Study of the Reproducibility and Longevity of Dockerfiles
ECG is a program that automates software environment checking for scientific artifacts.
It is meant to be executed periodically to analyze variations in the software environment of the artifact through time.
How it works
ECG takes as input a JSON configuration telling where to download the artifact, where to find the Dockerfile to build in the artifact, and which package managers are used by the Docker container.
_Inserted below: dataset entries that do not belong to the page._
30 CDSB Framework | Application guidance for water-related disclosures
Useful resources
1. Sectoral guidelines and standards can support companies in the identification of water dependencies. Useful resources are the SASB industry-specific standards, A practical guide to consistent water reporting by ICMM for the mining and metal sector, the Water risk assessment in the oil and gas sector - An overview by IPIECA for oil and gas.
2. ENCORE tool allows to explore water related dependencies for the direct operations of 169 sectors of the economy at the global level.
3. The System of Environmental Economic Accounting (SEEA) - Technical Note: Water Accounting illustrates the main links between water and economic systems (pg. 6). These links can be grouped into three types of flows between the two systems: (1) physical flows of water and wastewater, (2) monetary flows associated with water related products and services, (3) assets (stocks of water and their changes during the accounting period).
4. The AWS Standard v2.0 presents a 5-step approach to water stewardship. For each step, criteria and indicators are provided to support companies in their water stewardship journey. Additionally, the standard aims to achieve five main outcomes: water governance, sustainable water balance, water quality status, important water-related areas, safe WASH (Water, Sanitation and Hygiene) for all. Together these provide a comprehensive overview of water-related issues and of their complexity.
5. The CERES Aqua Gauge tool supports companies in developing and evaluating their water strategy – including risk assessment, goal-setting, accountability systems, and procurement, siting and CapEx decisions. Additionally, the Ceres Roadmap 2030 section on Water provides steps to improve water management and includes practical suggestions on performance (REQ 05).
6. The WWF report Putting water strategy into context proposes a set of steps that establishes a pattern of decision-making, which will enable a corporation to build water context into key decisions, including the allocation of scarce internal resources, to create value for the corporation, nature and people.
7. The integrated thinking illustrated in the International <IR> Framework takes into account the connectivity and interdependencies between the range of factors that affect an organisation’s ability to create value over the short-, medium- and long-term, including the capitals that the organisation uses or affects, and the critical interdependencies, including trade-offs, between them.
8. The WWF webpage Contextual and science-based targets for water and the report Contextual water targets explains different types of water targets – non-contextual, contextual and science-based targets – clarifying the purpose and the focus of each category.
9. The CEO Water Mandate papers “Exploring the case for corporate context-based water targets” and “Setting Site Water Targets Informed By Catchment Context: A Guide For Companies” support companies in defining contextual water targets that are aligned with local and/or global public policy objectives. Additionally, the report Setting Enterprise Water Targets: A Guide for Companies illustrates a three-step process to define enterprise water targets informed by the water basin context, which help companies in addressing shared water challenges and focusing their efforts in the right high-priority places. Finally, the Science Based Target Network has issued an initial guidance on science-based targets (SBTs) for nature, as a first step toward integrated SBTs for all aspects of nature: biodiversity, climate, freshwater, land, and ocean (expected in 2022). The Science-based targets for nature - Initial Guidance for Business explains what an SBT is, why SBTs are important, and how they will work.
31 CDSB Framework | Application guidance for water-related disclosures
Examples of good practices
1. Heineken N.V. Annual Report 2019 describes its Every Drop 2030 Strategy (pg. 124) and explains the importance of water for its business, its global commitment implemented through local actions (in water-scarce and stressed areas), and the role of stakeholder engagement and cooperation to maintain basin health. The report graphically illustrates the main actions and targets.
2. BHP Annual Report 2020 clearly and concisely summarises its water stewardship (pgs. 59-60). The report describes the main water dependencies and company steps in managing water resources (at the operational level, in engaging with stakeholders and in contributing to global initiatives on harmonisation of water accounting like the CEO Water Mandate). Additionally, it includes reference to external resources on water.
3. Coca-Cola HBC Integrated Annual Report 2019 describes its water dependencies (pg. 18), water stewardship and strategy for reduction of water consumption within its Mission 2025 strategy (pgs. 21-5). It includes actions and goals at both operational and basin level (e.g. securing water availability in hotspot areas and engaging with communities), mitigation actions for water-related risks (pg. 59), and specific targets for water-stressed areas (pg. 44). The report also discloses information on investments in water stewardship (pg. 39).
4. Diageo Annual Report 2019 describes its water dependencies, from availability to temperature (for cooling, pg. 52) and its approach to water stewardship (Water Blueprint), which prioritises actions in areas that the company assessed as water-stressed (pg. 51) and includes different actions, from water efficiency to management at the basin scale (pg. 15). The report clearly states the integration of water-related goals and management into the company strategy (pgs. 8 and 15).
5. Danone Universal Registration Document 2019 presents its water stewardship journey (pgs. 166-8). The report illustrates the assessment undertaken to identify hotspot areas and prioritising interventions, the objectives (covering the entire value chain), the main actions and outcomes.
It will then download the artifact, build the Dockerfile, and then create a list of the installed packages in the Docker container. It also stores the potential errors encountered when building the Dockerfile, and logs the hash of the artifact for future comparison.
Setup
A Linux operating system and the following packages are required:
python
docker
snakemake
gawk
nickel
sed
The following Python package is also required:
requests
Otherwise, you can use the Nix package manager and run nix develop
in this directory to setup the full software environment.
Usage
Run ecg.py
as follow:
python3 ecg.py <config_file> -p <pkglist_path> -l <log_file> -b <build_status_file> -a <artifact_hash_log> -c <cache_directory>
Where:
<config_file>
is the configuration file of the artifact in JSON format. An example is given inartifacts_json/test.json
. WARNING: The name of the file (without the extension) must comply with the Docker image naming convention: only characters allowed are lowercase letters and numbers, separated with either one "." maximum, or two "_" maximum, or an unlimited number of "-", and should be of 128 characters maximum.<pkglist_path>
is the path to the file where the package list generated by the program should be written.<log_file>
is the path to the file where to log the output of the program.<build_status_file>
is the path to the file where to write the build summary of the Docker image given in the configuration file.<artifact_hash_log>
is the path to the file where to log the hash of the downloaded artifact.<cache_directory>
is the path to the cache directory, where downloaded artifacts will be stored for future usage. If not specified, cache is disabled.
Output
Package list
The list of packages installed in the container, depending on the package managers, Git packages and other miscellaneous packages given in the config file, in the form of a CSV file, with the following columns in order:
Package name | Version | Package manager |
---|
For Git packages, the hash of the last commit is used as version number. For miscellaneous packages, the hash of the file that has been used to install the package is used as version number.
Output log
Just a plain text file containing the output of the script.
Build status file
The log of the failed attempts to build the Docker image, in the form of a CSV file, with the following columns in order:
Config file path | Timestamp | Reason category |
---|
The timestamp corresponds to when the error is being logged, not to when it happened.
The following are the categories of reasons explaining why the building failed:
package_unavailable
: A command requested the installation of a package that is not available.baseimage_unavailable
: The base image needed for this container is not available.unknown_error
: Any other error.
Artifact hash log
The log of the hash of the artifact archive file, in the form of a CSV file, with the following columns in order:
Timestamp | Hash |
---|
The timestamp corresponds to when the hash has been logged, not to when the artifact has been downloaded.
License
This project is licensed under the GNU General Public License version 3. You can find the terms of the license in the file LICENSE.